O yıllarda müezzinler ezan okurken bütün çevre duysun diye cami minaresinin şerefesinde dolanıp dururlardı.
Bir gün öğle vakti Kutik Ahmet ezan okumak için cami minaresine çıktığında dalgınlıkla minarenin kapısını açık bırakarak yukarıya çıkar. Arkasından Urfa’nın tanınmış azılı delilerinden biri de bunu görür oda arkasından minareye çıkar.
Kutik Ahmet ezanı okuduktan sonra cami içerisinde ki cemaat namaza başlamak için ayağı kalkarlar.Tam o sırada Kutik Ahmet, bir daha ezan okumaya başlar. Cemaaat şaşırır ve tekrar yerine otururlar. Ezan bittikten sonra yine cemaat ayağı kalkar arkasından yine Kutik Ahmet, ezan okumaya başlar.Cemaaat telaşlanmıştır. Kutik Ahmet ezan okurken arada bir ‘’İMDAT, İMDATTT’’ diye bağırmaya başlar.Cemaat namazı bırakır. İmdat sesine koşar. Meğerse Kutik Ahmet ezanı okuduktan sonra cami minaresine çıkan azılı deli, Kutik Ahmet’e; ’’Bir daha ezanı okuyacaksın yoksa seni aşağı atarım’’der. Kutik Ahmet’de korkusundan ezanı hep tekrarlar.Kısa boylu olan Kutik Ahmet bu iri yarı deli karşısında çaresiz kalır ve onun her dediğini yapar.
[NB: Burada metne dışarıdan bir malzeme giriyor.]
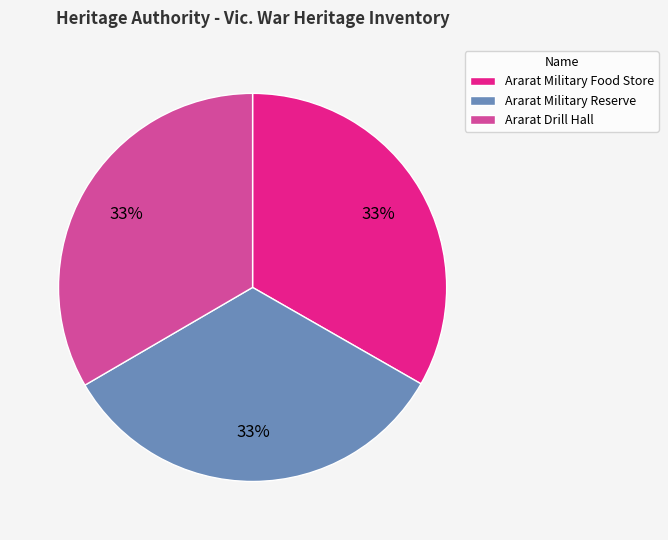

Combined, do Ararat Military Food Store and Ararat Military Reserve account for over 50%?

Yes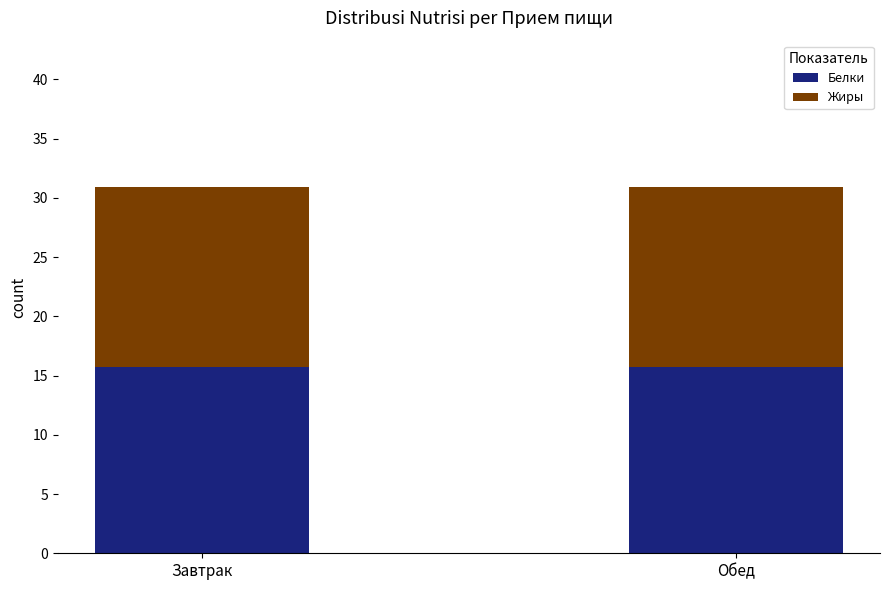

Reading left to right, list the values for the Белки series.

Завтрак=15.8	Обед=15.8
Bütün cemaat gelir ve deliye yalvarır, ‘’Müezzinimizi serbest bırak minareden aşağı insin’’ demesine rağmen deli bunu bir türlü kabul etmez.ve bütün uğraşırlar boşa gider. Tam o sırada yine akli dengesi yerinde olmayan başka bir deli gelir. Ve cemaata;’’ Bırakın ben gideyim. Müezini kurtarayım’’ der. Cemaat bunu kabul eder ve bu deliyi onların yanına gönderir.
Bu deli,Kutik Ahmet’i aşağıya atarım diye tehdit eden deliye dönerek, cebinden çıkardığı tırnak makası bıçağını göstererek;’’Eğer sen Kutik Ahmet’i bırakmazsan ben bu bıçakla minareyi tepesinden keseceğim’’ der. Buna inanan azılı deli;’’Aman kesme ! bende aşağı düşerim ‘’ der ve korkusundan hemen Kutik Ahmeti serbest bırakır.
Cemaat sevinçlidir.Kutik Ahmete moral verirler ama Kutik Ahmet alacağını almıştır. Bu korkudan üç hafta sonra vefat eder.
KutikAhmet’e Allah rahmet diler ve mekanının cennetlik olmasını dilerim.